見えないを知る事で見える事実
先週調査に伺った建物は他の場所に建っていた建物を移築して早100年以上経過しているとの事でした。 間取りの確認は勿論ですが、天井裏に床下にと建物の隅々まで拝見しました。
こちらの建物、白川郷の合掌集落でお馴染みの合掌造りと同じ屋根の組み方がされていたのですが、もはやメンテナンスの手段も無く遥か昔に鉄板が掛けられています。
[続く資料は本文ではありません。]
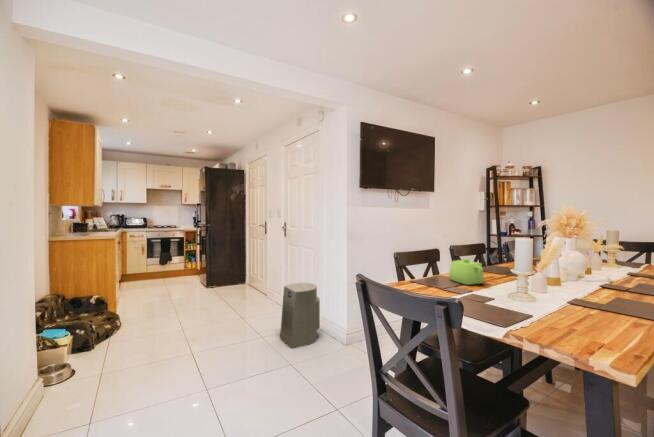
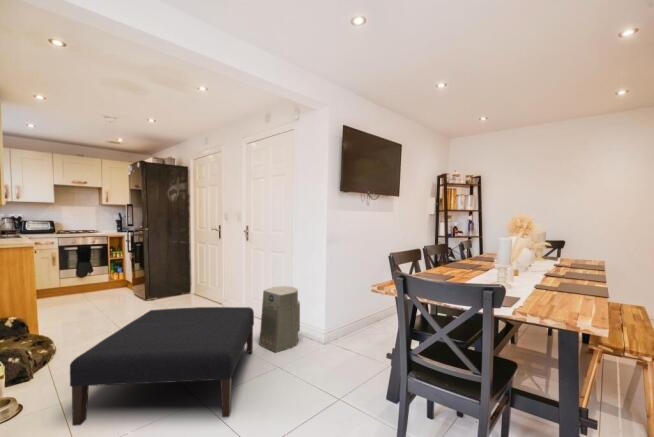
teapot: present [449,258,484,285] -> none [433,254,463,276]
ottoman: none [93,298,272,411] -> present [70,307,254,426]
その屋根は長年の風雪や荷重に耐えかねて、数年前に大きな音をたてて屋根を支える構造材が折れてしまったそうで、天井裏に上がると骨折した腕に施すが如く、添え木が充てられていたり、新たな材料でトラスが組まれていたりと痛々しげでした。
天井板も脆くなっており、歩くのでさえ急ごしらえで掛けられた合板の上を歩かないといけない状態でした。
このような調査で、どこが悪いのか?その原因は何か?などを知る事も出来ますが、その時代の流行や、建築時期(古すぎる物は推測不能ですが、おおよそ築後30~40年程度の建物)も推測出来たりします。
写真の屋根裏に続き、床下も拝見しましたが、床下が高かった事も幸いし、比較的スムーズに調査は済みました。
これまで何件もの、このような裏側を拝見しましたが、床下に関しては床を開けた瞬間にカビ臭さを感じる場合は何かある、と思って臨んでいます。結果、殆どの場合はその通り何かある確率が高くて、シロアリは来ていなくても、その前段階の腐朽が始まっていたりする事もあります。
こちらの建物でも一部の束で腐朽がありましたので、工事の時に対応が必要な事が判明しました。
又ある時に行った中古住宅購入前の調査では基礎コンクリートの断裂(建物の外側からは補修されていたので、その様子は判断できなかったのですが)を発見し、即購入を見送って頂いた事もあります。
又別のリノベーション工事前の調査では、断熱と言う概念の無い時代の建物である事や米松が材料として使われ出した頃の建物である事も分かりました。
見えない部分を知る事で打つべき手が判明したり、大きな欠陥建築を手にしなくて済んだりと、中古市場が活発化するであろう今後にとっては必需な調査である事と思います。
因みに1、2枚目の写真と3枚目の写真は違う建物です。基礎にコンクリートが打たれている事で、既に違う年代の建物である事が分かります。